[Records from a data source]

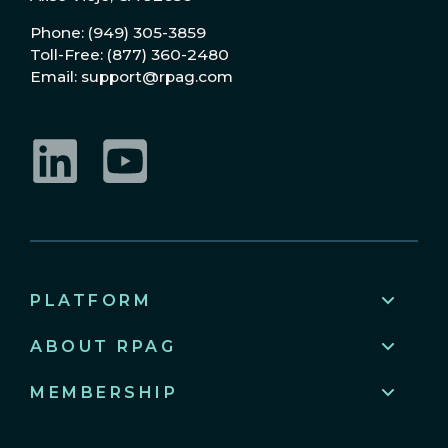
Phone: (949) 305-3859
Toll-Free: (877) 360-2480
Email: support@rpag.com
LinkedIn
YouTube
PLATFORM
ABOUT RPAG
MEMBERSHIP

▸ DESCRIPTION OF THE TASK: Quote the text that accompanies each of the rows above, line for line and without changes. Leave the pictures out of your answer.

▸ RESPONSE TO THE TASK:
Phone: (949) 305-3859
Toll-Free: (877) 360-2480
Email: support@rpag.com
LinkedIn
YouTube
PLATFORM
ABOUT RPAG
MEMBERSHIP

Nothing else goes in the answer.